My Stick Figure angels are but a vague rembrance of the softness I felt inside when I gazed into the eyes of the little girls that Bouguereau depicted praying - (below) 1878 and 1865, respectively.  

William-Adolphe Bouguereau (1878)

William-Adolphe Bouguereau (1865)

I recognize the differences in the form of expression and I know they are a world apart. In fact, the entire world of light and shadow exist between Bouguereau's beautiful depicted masterpieces of human emotion and the simple lines from which my comics emerge. 

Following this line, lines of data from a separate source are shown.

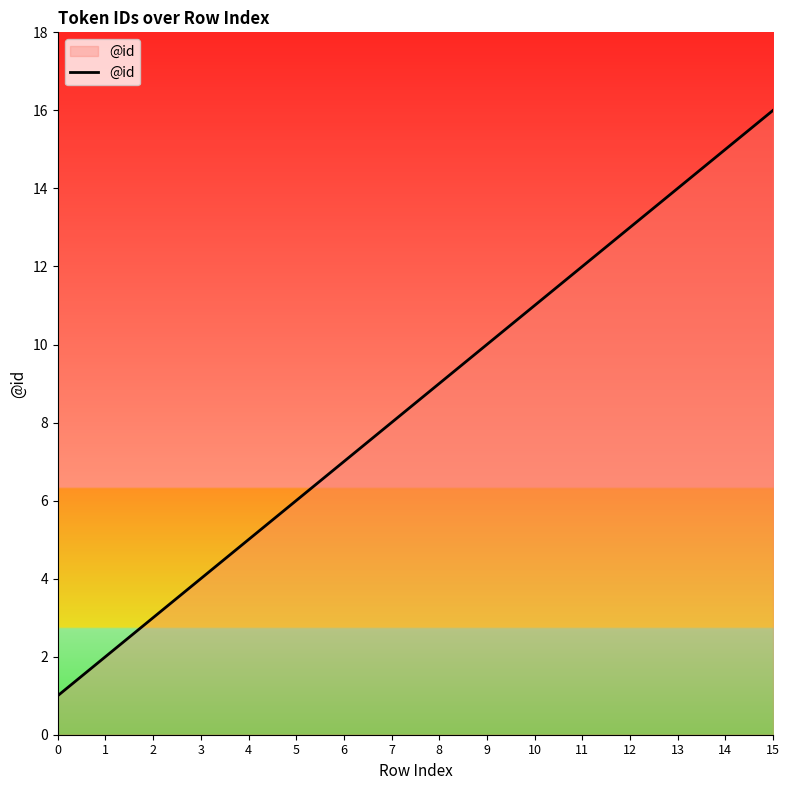

What is the smallest value displayed?

1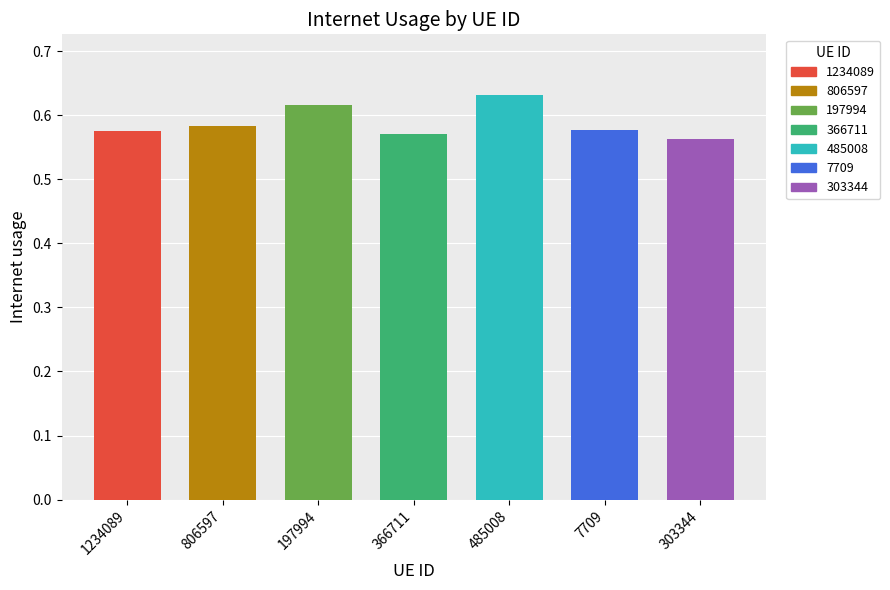

Reading right to left, list all the values displayed in this chart.

303344=0.6	7709=0.6	485008=0.6	366711=0.6	197994=0.6	806597=0.6	1234089=0.6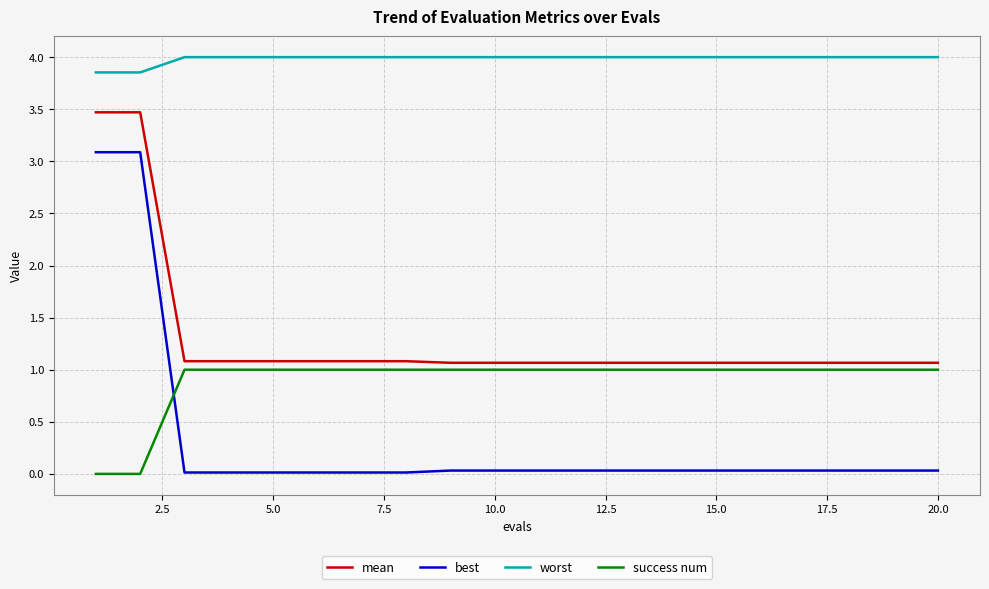

Which series has the widest spread of values?

best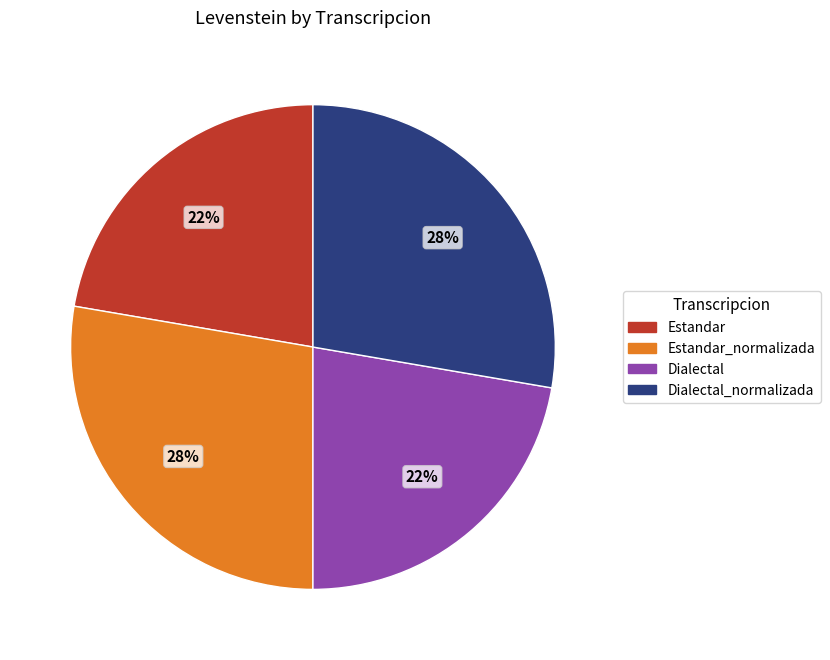

Is it true that Dialectal_normalizada is 21% of the pie?

False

Still, irrespective of the differences, I like to think that there is a common thread, an "alikeness" that seems to be changing the way society perceives and labels art, an alikeness that allows each of us to personally touch these masterpieces in a way that the museum experience - with all its crowds and restrictions - doesn't always allow for. 

Angel with Shield of St. James Scallops
St. Lawrence Church
Scallops are the symbol of St James. 
Reading Abbey was a pilgrimage place for Medieval Christians because it had the relic of St James's hand.

While my comics are by no means 'fine art' - at least not for me - they are a reflection of the finer feelings one has when exposed to things like 'truth' or 'beauty'. It is these feelings I revisit time and time again when I return to a museum to gaze into the eyes of a masterpiece. It is these feelings to which I ascribe my own version of truth and beauty. 

The Triumph of Galatea (1512)

Villa Farnesina (Rome, Italy)
Raphael completed this work for the Villa Farnesina, a suburban Renaissance villa in Rome in 1512. The Farnesina was built by one of the richest men of the early Renaissance, Agostini Chigi, who was a banker. This was the only painting of Greek mythology that Raphael painted, the story of the Nereid Galatea, who had fallen in love with a peasant shepherd, Acis. Galatea’s consort, after finding the two lovers in an embrace, killed Acis by throwing a giant pillar at him. 

When a truly skilled artisan expresses these powerfully subjective feelings, we are overcome by  feelings of pleasure and happiness. When a comic artist, like I believe myself to be, expresses these feelings, the comics we produce are more like simple reminders of the greatness ingenuity combined with adroit dexterity can produce. 

Despite the notable differences between comics and fine art, I can't help but think they are intricately linked to one another by our common heritage, by that which encourages us to seek out things like truth and beauty - even in comics. 

Norman Rockwell
Saturday Evening Post (cover) 
April 16, 1955
This painting was Rockwell's 286th out of 322 total paintings that were published on the cover of the Saturday Evening Post. Rockwell's career with the Post spanned 47 years, from his first cover illustration, Boy With Baby Carriagein in 1916 to his last, Portrait of John F. Kennedy, in 1963. The original oil on canvas painting, 39.5 x 36.26 inches or 100.5 x 92 cm, is part of the collection of the Norman Rockwell Museum of Stockbridge, MA. It is part of the traveling exhibit American Chronicles: The Art of Norman Rockwell. Rockwell is also the first comic artist to which I was introduced as a child.